- [Records shown]
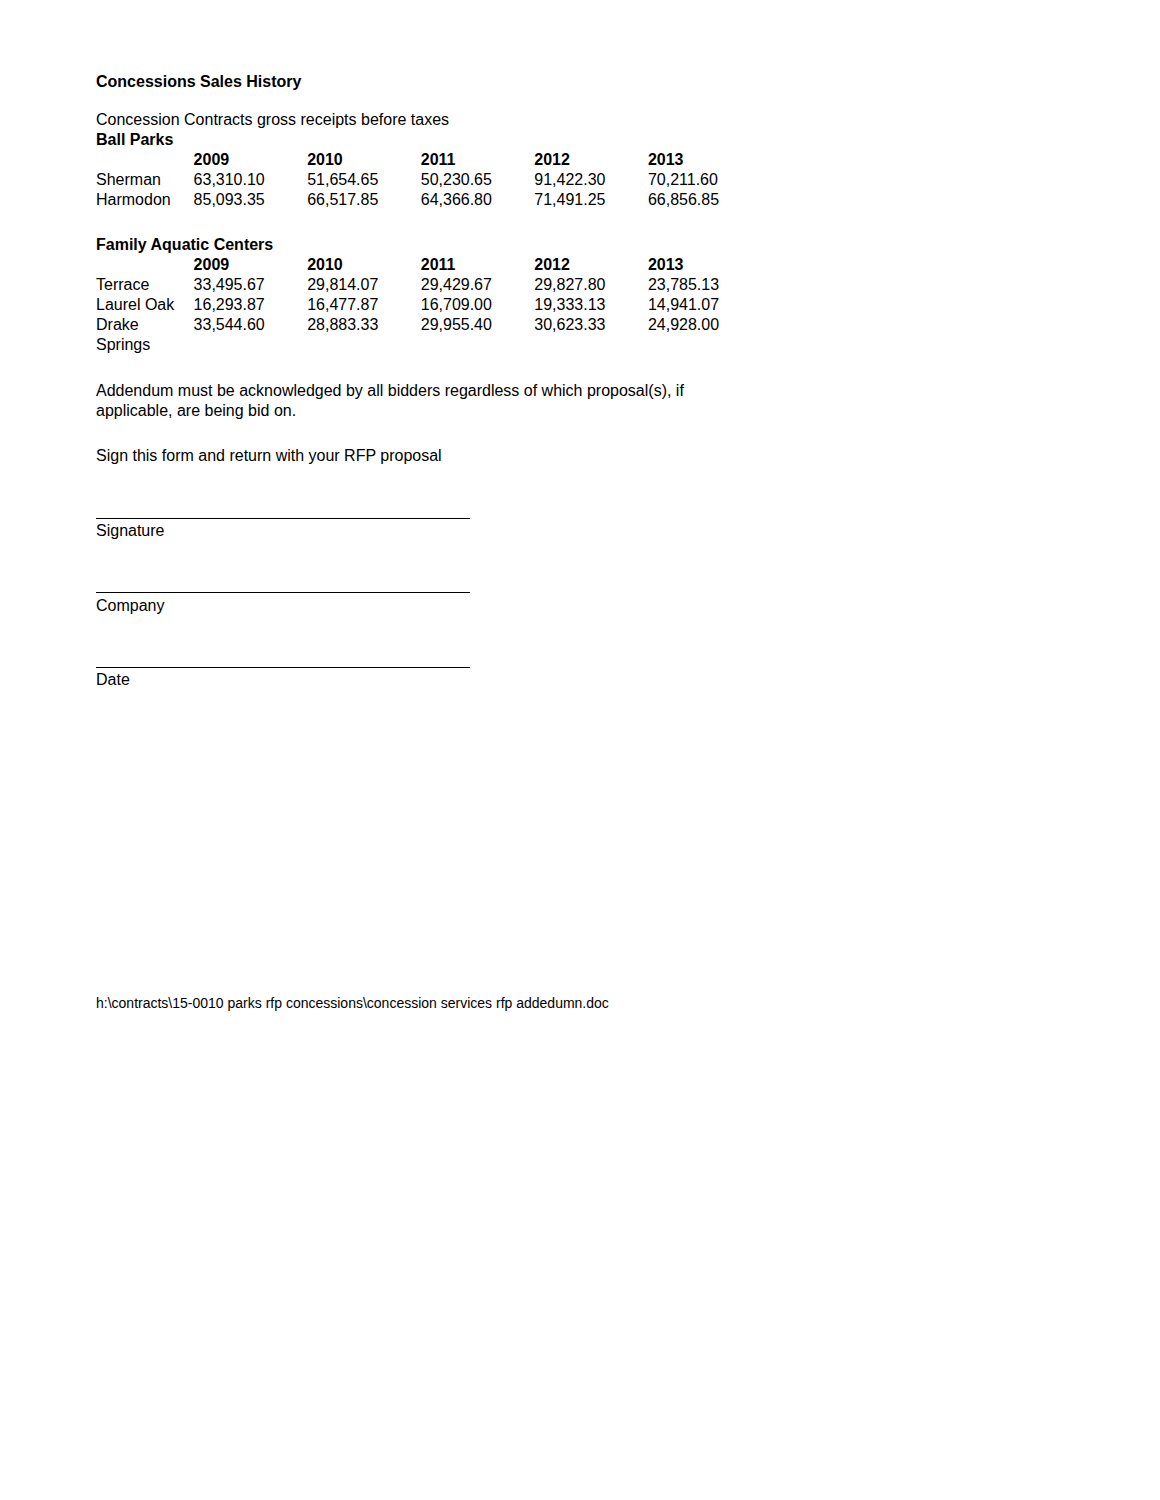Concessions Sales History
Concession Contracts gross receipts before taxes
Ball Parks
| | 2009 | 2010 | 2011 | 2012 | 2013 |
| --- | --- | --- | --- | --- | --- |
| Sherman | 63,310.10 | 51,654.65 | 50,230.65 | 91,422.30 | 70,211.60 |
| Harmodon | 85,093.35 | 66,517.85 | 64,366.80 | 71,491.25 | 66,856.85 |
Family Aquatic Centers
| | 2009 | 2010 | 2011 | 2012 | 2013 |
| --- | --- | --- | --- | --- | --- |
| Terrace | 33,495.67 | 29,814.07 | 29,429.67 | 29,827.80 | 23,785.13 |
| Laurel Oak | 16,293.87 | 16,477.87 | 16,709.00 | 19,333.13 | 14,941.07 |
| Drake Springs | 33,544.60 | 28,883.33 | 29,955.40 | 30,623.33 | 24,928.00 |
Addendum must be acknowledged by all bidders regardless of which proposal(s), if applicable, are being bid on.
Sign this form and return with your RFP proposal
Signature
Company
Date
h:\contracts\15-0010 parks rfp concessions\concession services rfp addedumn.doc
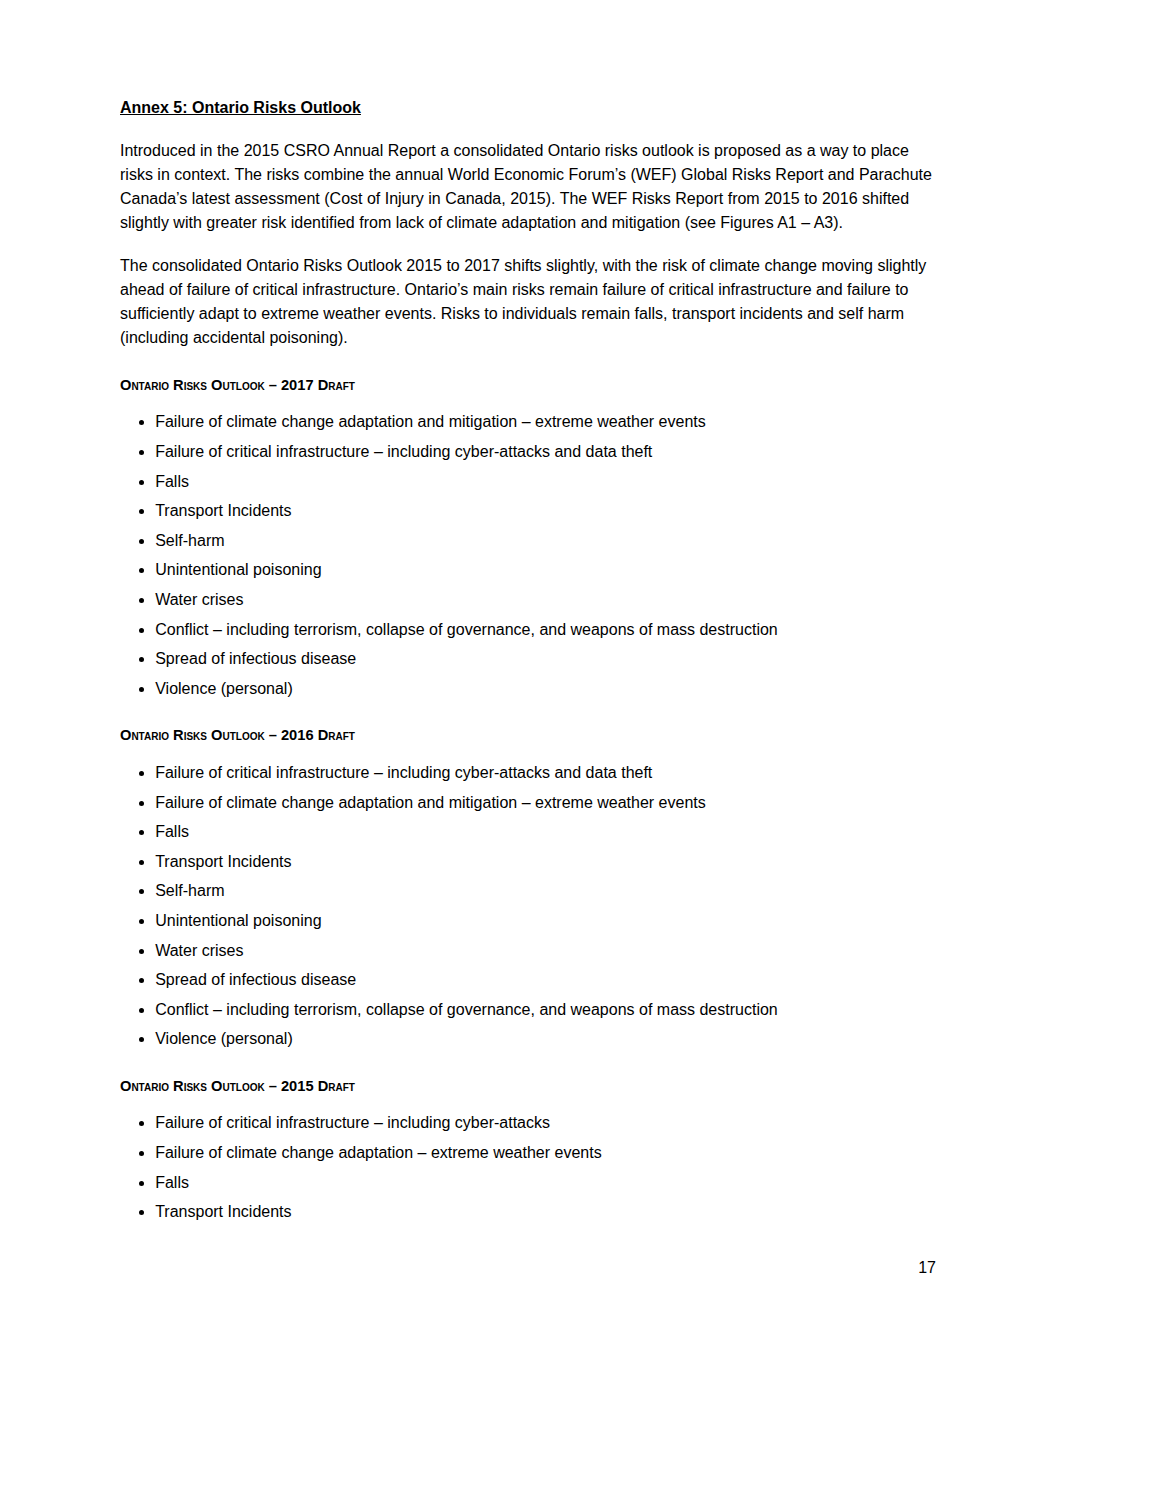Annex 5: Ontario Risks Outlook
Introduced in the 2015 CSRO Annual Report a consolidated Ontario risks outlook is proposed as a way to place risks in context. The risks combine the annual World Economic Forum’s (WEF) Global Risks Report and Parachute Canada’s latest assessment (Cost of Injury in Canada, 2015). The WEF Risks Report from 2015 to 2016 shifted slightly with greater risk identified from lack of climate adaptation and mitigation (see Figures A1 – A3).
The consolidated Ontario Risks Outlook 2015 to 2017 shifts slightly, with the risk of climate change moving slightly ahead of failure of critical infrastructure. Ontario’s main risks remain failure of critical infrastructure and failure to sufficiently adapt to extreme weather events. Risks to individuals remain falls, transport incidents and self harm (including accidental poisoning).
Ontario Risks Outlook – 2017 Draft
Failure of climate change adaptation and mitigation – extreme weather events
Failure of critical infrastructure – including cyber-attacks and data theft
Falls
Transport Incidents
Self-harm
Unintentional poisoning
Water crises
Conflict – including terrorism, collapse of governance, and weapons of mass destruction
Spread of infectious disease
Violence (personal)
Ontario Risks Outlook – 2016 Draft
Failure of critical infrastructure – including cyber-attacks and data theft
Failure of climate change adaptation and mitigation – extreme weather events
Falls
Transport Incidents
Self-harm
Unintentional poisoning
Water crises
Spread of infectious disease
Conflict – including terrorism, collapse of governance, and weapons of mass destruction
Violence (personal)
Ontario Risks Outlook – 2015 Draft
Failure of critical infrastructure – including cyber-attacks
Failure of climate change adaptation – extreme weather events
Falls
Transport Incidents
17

- [Assignment] After reading through the material, report every line that holds "change".

- [Answer box]
The consolidated Ontario Risks Outlook 2015 to 2017 shifts slightly, with the risk of climate change moving slightly ahead of failure of critical infrastructure. Ontario’s main risks remain failure of critical infrastructure and failure to sufficiently adapt to extreme weather events. Risks to individuals remain falls, transport incidents and self harm (including accidental poisoning).
Failure of climate change adaptation and mitigation – extreme weather events
Failure of climate change adaptation and mitigation – extreme weather events
Failure of climate change adaptation – extreme weather events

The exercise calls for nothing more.